December 9, 2009 - Dave Hecei
Wireless networking is great. With it, you can wander from room to room or connect a device where you cannot run a cable. If you are just using your network for surfing the Internet or sharing printers, then WiFi – especially the g or n variety – is plenty fast enough. If you want to use your network to share files or stream video to the home theatre in the living room, then a wired network is a must.

Ethernet has been built into Mac for many years now. The very first Mac had AppleTalk, but then Ethernet became an industry standard and Apple quickly adopted it. Just like WiFi, Ethernet does have different speeds. It has gone from 10 megabits per second (Mbps), to 100Mbps. Today, all Macs have 1000Mbps networking built-in, or what is often referred to as gigabit Ethernet.

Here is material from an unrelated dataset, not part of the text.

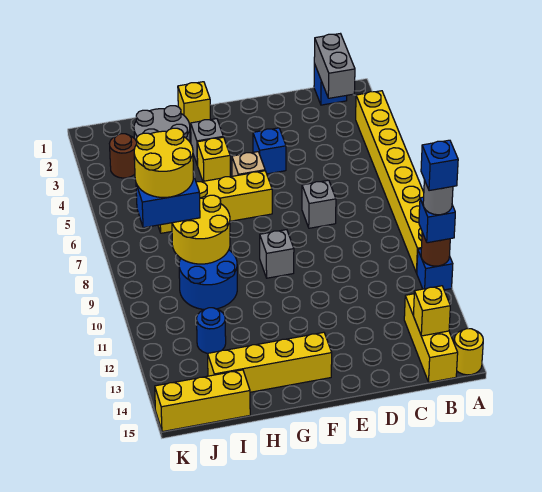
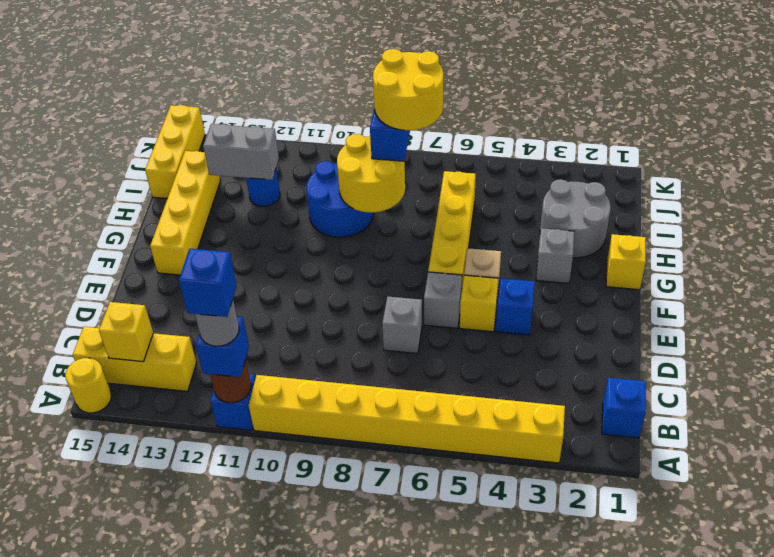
grey 1x2 brick [314,34,355,98] -> grey 1x2 brick moved to [203,124,279,180]
grey 1x1 brick [260,230,294,278] -> grey 1x1 brick moved to [424,272,462,328]
yellow 1x1 brick [197,137,230,181] -> yellow 1x1 brick moved to [460,275,498,332]
brown 1x1 round brick [109,134,137,178] -> none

To interconnect Macs, and PCs, together and maintain the gigabit performance, you need a gigabit switch. This is just a box with several Ethernet ports, sort of like a USB hub but for networking. These can come with just a few ports or you can get them with 48-ports.

For most home networks a gigabit switch with 5 ports should work just fine. Netgear makes great networking products that are easy to use and priced right. The GS605 is a 5-port gigabit switch that is compact and can sit upright or flat on a desk. All the ports on the GS605 can automatically sense the proper speed (10, 100, 1000Mbps) so you can mix and match computers, printers, and other network peripherals.

There is no setup required on this type of network switch. Just plug it in and connect your devices. With a gigabit network you can now keep all your multimedia files in one locations, either a computer or a NAS (network attached storage) device. Any computer on the gigabit network can now copy or play that file without big delays or stuttering playback.

So if you have an AppleTV, Mac mini, or other media player hooked to your home theatre, gigabit will allow you to smoothly playback even HD content.